Noted theoretical physicist Freeman Dyson says he votes for Democrats, but is disappointed with the position President Barack Obama has taken on climate change.
Dyson worked on climate change before his retirement as professor at the Institute for Advanced Study in Princeton in 1994, and said in an interview with the
U.K. Register that scientists are ignoring their own data that show climate change isn't happening as quickly as their models are predicting.
"It's very sad that in this country, political opinion parted [people's views on climate change]," Dyson said. "I'm 100 percent Democrat myself, and I like Obama. But he took the wrong side on this issue, and the Republicans took the right side."
Climate change, he said, "is not a scientific mystery but a human mystery. How does it happen that a whole generation of scientific experts is blind to obvious facts?"
In the past 10 years the discrepancies between what is observed and what is predicted have become much stronger," Dyson said. "It's clear now the models are wrong, but it wasn't so clear 10 years ago.

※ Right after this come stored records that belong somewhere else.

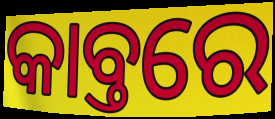
କାବ୍ତରେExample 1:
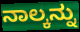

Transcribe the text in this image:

ನಾಲ್ಕನ್ನು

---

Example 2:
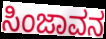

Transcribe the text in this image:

ಸಿಂಜಾವನ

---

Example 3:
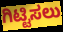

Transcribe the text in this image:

ಗಿಟ್ಟಿಸಲು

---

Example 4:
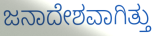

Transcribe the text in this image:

ಜನಾದೇಶವಾಗಿತ್ತು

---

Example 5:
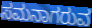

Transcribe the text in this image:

ಸಮನಾಗರುವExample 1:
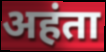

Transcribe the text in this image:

अहंता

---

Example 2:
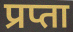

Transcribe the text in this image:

प्रप्ता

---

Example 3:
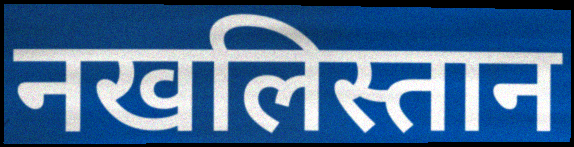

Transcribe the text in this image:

नखलिस्तान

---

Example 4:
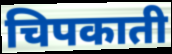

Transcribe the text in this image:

चिपकाती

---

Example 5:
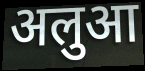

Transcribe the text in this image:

अलुआ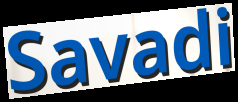
SavadiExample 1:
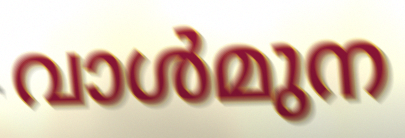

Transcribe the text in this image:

വാൾമുന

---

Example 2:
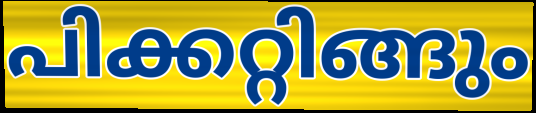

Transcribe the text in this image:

പിക്കറ്റിങ്ങും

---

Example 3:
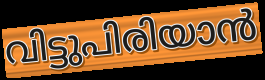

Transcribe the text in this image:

വിട്ടുപിരിയാൻ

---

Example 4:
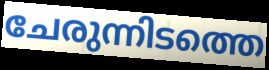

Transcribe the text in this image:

ചേരുന്നിടത്തെ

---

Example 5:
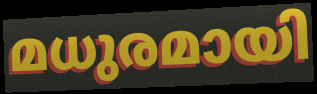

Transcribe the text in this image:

മധുരമായി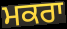
ਮਕਰਾ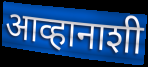
आव्हानाशी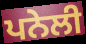
ਪਨੇਲੀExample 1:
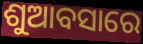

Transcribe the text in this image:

ଶୁଆବସାରେ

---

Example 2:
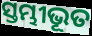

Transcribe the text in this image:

ସ୍ତମ୍ଭୀଭୂତ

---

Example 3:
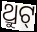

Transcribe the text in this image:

ଥ୍ରୁଟ୍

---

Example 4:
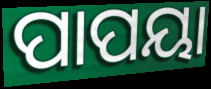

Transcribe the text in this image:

ପାପୟା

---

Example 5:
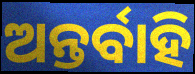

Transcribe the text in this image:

ଅନ୍ତର୍ବାହିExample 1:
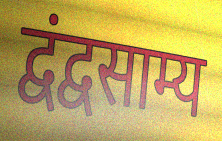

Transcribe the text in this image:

द्वंद्वसाम्य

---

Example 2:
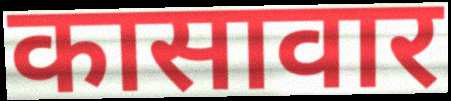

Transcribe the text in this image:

कासावार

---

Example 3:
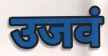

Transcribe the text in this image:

उजवं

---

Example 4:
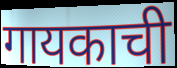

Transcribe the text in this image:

गायकाची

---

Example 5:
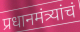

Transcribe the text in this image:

प्रधानमंत्र्यांचं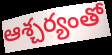
ఆశ్చర్యంతో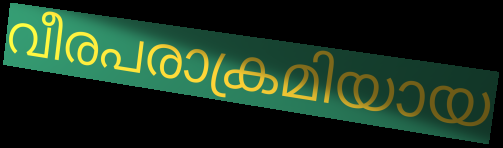
വീരപരാക്രമിയായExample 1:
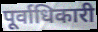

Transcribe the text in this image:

पूर्वाधिकारी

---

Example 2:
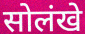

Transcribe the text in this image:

सोलंखे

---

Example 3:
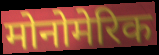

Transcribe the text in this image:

मोनोमेरिक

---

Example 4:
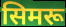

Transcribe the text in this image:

सिमरू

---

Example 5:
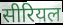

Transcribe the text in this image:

सीरियल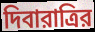
দিবারাত্রিরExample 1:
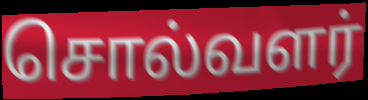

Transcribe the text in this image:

சொல்வளர்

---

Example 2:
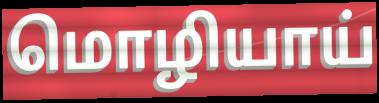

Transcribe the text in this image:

மொழியாய்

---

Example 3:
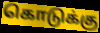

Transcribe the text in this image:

கொடுக்கு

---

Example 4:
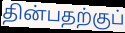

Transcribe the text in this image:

தின்பதற்குப்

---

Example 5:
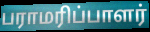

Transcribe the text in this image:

பராமரிப்பாளர்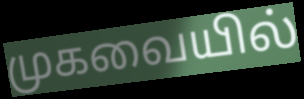
முகவையில்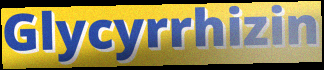
Glycyrrhizin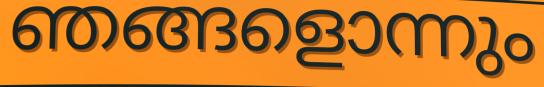
ഞങ്ങളൊന്നുംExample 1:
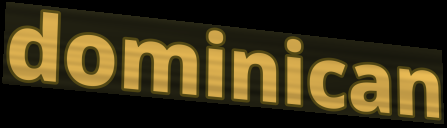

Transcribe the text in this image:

dominican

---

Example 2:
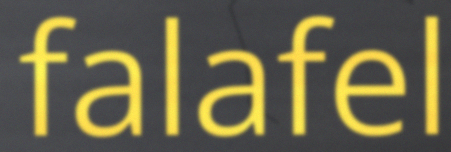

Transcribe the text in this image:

falafel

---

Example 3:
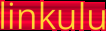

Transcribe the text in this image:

linkulu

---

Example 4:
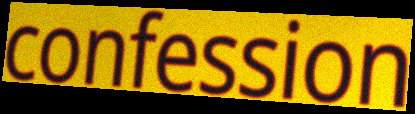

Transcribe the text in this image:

confession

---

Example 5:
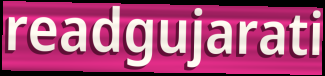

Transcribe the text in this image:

readgujarati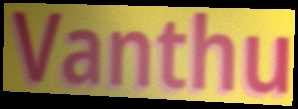
Vanthu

I can't say if they'll always be wrong, but the observations are improving and so the models are becoming more verifiable."
Carbon dioxide isn't as bad for the environment as claimed, he said, and actually does more good than harm.
Among Dyson's suggestions for combating climate change are building up topsoil and inducing snowfall to prevent the oceans from rising.
Dyson is best known for his work in quantum electrodynamics and nuclear engineering.